■ **Supplied records**:

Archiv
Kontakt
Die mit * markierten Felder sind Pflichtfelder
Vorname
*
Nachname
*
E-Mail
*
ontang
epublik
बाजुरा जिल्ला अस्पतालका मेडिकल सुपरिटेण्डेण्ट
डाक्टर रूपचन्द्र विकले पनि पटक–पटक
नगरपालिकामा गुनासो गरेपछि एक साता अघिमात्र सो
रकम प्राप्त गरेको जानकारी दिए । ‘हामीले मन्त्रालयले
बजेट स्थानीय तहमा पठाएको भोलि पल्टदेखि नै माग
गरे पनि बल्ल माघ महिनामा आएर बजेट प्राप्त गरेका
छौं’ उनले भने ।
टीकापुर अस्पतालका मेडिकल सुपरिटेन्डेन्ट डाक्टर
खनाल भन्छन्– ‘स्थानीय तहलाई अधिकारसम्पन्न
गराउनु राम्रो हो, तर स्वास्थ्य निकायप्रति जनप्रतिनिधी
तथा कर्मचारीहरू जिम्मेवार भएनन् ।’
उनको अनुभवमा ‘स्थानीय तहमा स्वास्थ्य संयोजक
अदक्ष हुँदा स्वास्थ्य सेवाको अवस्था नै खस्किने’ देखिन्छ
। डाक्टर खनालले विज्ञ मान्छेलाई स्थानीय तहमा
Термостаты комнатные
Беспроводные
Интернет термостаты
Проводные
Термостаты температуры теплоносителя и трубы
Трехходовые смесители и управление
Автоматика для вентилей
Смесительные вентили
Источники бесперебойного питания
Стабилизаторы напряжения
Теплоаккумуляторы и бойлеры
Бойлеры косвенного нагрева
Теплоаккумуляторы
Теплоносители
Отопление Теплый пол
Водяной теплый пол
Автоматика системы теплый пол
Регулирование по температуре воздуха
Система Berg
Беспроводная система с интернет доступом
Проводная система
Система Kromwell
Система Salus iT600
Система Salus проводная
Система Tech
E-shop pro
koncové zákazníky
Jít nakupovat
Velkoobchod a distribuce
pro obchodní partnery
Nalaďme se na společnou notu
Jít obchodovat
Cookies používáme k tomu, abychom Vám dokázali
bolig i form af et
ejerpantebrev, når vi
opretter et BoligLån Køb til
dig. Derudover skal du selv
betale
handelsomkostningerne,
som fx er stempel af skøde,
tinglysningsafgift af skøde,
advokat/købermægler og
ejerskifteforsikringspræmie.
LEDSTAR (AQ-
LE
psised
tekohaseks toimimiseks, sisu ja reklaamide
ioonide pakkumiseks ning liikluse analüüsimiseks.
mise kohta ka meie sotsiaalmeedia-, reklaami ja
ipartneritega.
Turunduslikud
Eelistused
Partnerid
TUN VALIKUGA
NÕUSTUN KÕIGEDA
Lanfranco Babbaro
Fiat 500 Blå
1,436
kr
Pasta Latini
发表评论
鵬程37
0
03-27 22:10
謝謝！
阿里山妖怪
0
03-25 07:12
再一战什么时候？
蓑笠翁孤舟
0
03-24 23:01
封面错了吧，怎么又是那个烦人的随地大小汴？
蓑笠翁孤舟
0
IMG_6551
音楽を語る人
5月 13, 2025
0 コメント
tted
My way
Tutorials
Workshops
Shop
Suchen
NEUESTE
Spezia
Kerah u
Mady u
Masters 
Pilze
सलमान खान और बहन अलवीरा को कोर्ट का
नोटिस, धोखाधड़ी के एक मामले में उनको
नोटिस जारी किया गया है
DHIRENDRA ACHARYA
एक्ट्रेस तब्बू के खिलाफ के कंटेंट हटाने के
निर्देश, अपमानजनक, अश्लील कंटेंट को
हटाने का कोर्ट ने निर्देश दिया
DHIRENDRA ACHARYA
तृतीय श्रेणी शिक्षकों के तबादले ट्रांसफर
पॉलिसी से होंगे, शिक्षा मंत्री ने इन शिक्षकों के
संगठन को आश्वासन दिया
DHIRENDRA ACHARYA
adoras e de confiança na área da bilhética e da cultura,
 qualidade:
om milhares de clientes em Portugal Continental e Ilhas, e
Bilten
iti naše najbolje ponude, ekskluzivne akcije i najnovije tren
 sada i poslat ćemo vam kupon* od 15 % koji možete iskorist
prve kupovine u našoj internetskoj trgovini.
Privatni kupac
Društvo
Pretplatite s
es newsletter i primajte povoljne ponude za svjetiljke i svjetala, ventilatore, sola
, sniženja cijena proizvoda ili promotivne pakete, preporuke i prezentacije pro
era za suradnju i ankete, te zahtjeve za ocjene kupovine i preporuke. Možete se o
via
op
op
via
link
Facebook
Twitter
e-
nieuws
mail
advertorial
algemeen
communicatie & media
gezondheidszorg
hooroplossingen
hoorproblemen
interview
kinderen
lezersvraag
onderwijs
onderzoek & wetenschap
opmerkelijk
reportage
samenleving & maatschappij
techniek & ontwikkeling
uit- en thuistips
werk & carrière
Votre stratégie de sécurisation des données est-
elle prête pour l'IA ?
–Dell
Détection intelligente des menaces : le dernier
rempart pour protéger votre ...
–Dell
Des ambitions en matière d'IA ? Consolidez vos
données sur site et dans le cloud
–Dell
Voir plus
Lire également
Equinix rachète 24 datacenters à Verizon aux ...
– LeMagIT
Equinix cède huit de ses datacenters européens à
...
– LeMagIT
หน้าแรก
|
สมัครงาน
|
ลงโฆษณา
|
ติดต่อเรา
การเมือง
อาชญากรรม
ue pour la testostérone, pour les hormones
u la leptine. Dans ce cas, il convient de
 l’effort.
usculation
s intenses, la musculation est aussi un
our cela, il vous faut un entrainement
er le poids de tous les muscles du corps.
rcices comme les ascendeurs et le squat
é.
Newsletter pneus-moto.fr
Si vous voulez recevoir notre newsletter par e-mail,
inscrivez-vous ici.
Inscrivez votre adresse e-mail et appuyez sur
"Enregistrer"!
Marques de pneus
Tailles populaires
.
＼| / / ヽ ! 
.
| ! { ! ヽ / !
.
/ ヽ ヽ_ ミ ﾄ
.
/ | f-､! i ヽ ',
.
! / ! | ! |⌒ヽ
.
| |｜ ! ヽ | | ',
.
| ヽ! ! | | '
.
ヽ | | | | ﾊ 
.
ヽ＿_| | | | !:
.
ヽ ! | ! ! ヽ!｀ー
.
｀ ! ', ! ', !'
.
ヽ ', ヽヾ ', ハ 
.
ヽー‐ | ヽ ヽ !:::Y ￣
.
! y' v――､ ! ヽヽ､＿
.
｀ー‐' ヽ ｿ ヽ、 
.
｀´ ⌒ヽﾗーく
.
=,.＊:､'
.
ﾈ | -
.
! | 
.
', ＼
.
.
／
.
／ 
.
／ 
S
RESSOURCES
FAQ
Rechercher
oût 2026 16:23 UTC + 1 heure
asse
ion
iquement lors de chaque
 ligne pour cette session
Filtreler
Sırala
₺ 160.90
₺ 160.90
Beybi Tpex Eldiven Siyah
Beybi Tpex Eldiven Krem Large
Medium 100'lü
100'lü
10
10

■ **What is being asked**: Reproduce the listing above in full, word for word.

■ **Answer area**:
Archiv
Kontakt
Die mit * markierten Felder sind Pflichtfelder
Vorname
*
Nachname
*
E-Mail
*
ontang
epublik
बाजुरा जिल्ला अस्पतालका मेडिकल सुपरिटेण्डेण्ट
डाक्टर रूपचन्द्र विकले पनि पटक–पटक
नगरपालिकामा गुनासो गरेपछि एक साता अघिमात्र सो
रकम प्राप्त गरेको जानकारी दिए । ‘हामीले मन्त्रालयले
बजेट स्थानीय तहमा पठाएको भोलि पल्टदेखि नै माग
गरे पनि बल्ल माघ महिनामा आएर बजेट प्राप्त गरेका
छौं’ उनले भने ।
टीकापुर अस्पतालका मेडिकल सुपरिटेन्डेन्ट डाक्टर
खनाल भन्छन्– ‘स्थानीय तहलाई अधिकारसम्पन्न
गराउनु राम्रो हो, तर स्वास्थ्य निकायप्रति जनप्रतिनिधी
तथा कर्मचारीहरू जिम्मेवार भएनन् ।’
उनको अनुभवमा ‘स्थानीय तहमा स्वास्थ्य संयोजक
अदक्ष हुँदा स्वास्थ्य सेवाको अवस्था नै खस्किने’ देखिन्छ
। डाक्टर खनालले विज्ञ मान्छेलाई स्थानीय तहमा
Термостаты комнатные
Беспроводные
Интернет термостаты
Проводные
Термостаты температуры теплоносителя и трубы
Трехходовые смесители и управление
Автоматика для вентилей
Смесительные вентили
Источники бесперебойного питания
Стабилизаторы напряжения
Теплоаккумуляторы и бойлеры
Бойлеры косвенного нагрева
Теплоаккумуляторы
Теплоносители
Отопление Теплый пол
Водяной теплый пол
Автоматика системы теплый пол
Регулирование по температуре воздуха
Система Berg
Беспроводная система с интернет доступом
Проводная система
Система Kromwell
Система Salus iT600
Система Salus проводная
Система Tech
E-shop pro
koncové zákazníky
Jít nakupovat
Velkoobchod a distribuce
pro obchodní partnery
Nalaďme se na společnou notu
Jít obchodovat
Cookies používáme k tomu, abychom Vám dokázali
bolig i form af et
ejerpantebrev, når vi
opretter et BoligLån Køb til
dig. Derudover skal du selv
betale
handelsomkostningerne,
som fx er stempel af skøde,
tinglysningsafgift af skøde,
advokat/købermægler og
ejerskifteforsikringspræmie.
LEDSTAR (AQ-
LE
psised
tekohaseks toimimiseks, sisu ja reklaamide
ioonide pakkumiseks ning liikluse analüüsimiseks.
mise kohta ka meie sotsiaalmeedia-, reklaami ja
ipartneritega.
Turunduslikud
Eelistused
Partnerid
TUN VALIKUGA
NÕUSTUN KÕIGEDA
Lanfranco Babbaro
Fiat 500 Blå
1,436
kr
Pasta Latini
发表评论
鵬程37
0
03-27 22:10
謝謝！
阿里山妖怪
0
03-25 07:12
再一战什么时候？
蓑笠翁孤舟
0
03-24 23:01
封面错了吧，怎么又是那个烦人的随地大小汴？
蓑笠翁孤舟
0
IMG_6551
音楽を語る人
5月 13, 2025
0 コメント
tted
My way
Tutorials
Workshops
Shop
Suchen
NEUESTE
Spezia
Kerah u
Mady u
Masters 
Pilze
सलमान खान और बहन अलवीरा को कोर्ट का
नोटिस, धोखाधड़ी के एक मामले में उनको
नोटिस जारी किया गया है
DHIRENDRA ACHARYA
एक्ट्रेस तब्बू के खिलाफ के कंटेंट हटाने के
निर्देश, अपमानजनक, अश्लील कंटेंट को
हटाने का कोर्ट ने निर्देश दिया
DHIRENDRA ACHARYA
तृतीय श्रेणी शिक्षकों के तबादले ट्रांसफर
पॉलिसी से होंगे, शिक्षा मंत्री ने इन शिक्षकों के
संगठन को आश्वासन दिया
DHIRENDRA ACHARYA
adoras e de confiança na área da bilhética e da cultura,
 qualidade:
om milhares de clientes em Portugal Continental e Ilhas, e
Bilten
iti naše najbolje ponude, ekskluzivne akcije i najnovije tren
 sada i poslat ćemo vam kupon* od 15 % koji možete iskorist
prve kupovine u našoj internetskoj trgovini.
Privatni kupac
Društvo
Pretplatite s
es newsletter i primajte povoljne ponude za svjetiljke i svjetala, ventilatore, sola
, sniženja cijena proizvoda ili promotivne pakete, preporuke i prezentacije pro
era za suradnju i ankete, te zahtjeve za ocjene kupovine i preporuke. Možete se o
via
op
op
via
link
Facebook
Twitter
e-
nieuws
mail
advertorial
algemeen
communicatie & media
gezondheidszorg
hooroplossingen
hoorproblemen
interview
kinderen
lezersvraag
onderwijs
onderzoek & wetenschap
opmerkelijk
reportage
samenleving & maatschappij
techniek & ontwikkeling
uit- en thuistips
werk & carrière
Votre stratégie de sécurisation des données est-
elle prête pour l'IA ?
–Dell
Détection intelligente des menaces : le dernier
rempart pour protéger votre ...
–Dell
Des ambitions en matière d'IA ? Consolidez vos
données sur site et dans le cloud
–Dell
Voir plus
Lire également
Equinix rachète 24 datacenters à Verizon aux ...
– LeMagIT
Equinix cède huit de ses datacenters européens à
...
– LeMagIT
หน้าแรก
|
สมัครงาน
|
ลงโฆษณา
|
ติดต่อเรา
การเมือง
อาชญากรรม
ue pour la testostérone, pour les hormones
u la leptine. Dans ce cas, il convient de
 l’effort.
usculation
s intenses, la musculation est aussi un
our cela, il vous faut un entrainement
er le poids de tous les muscles du corps.
rcices comme les ascendeurs et le squat
é.
Newsletter pneus-moto.fr
Si vous voulez recevoir notre newsletter par e-mail,
inscrivez-vous ici.
Inscrivez votre adresse e-mail et appuyez sur
"Enregistrer"!
Marques de pneus
Tailles populaires
.
＼| / / ヽ ! 
.
| ! { ! ヽ / !
.
/ ヽ ヽ_ ミ ﾄ
.
/ | f-､! i ヽ ',
.
! / ! | ! |⌒ヽ
.
| |｜ ! ヽ | | ',
.
| ヽ! ! | | '
.
ヽ | | | | ﾊ 
.
ヽ＿_| | | | !:
.
ヽ ! | ! ! ヽ!｀ー
.
｀ ! ', ! ', !'
.
ヽ ', ヽヾ ', ハ 
.
ヽー‐ | ヽ ヽ !:::Y ￣
.
! y' v――､ ! ヽヽ､＿
.
｀ー‐' ヽ ｿ ヽ、 
.
｀´ ⌒ヽﾗーく
.
=,.＊:､'
.
ﾈ | -
.
! | 
.
', ＼
.
.
／
.
／ 
.
／ 
S
RESSOURCES
FAQ
Rechercher
oût 2026 16:23 UTC + 1 heure
asse
ion
iquement lors de chaque
 ligne pour cette session
Filtreler
Sırala
₺ 160.90
₺ 160.90
Beybi Tpex Eldiven Siyah
Beybi Tpex Eldiven Krem Large
Medium 100'lü
100'lü
10
10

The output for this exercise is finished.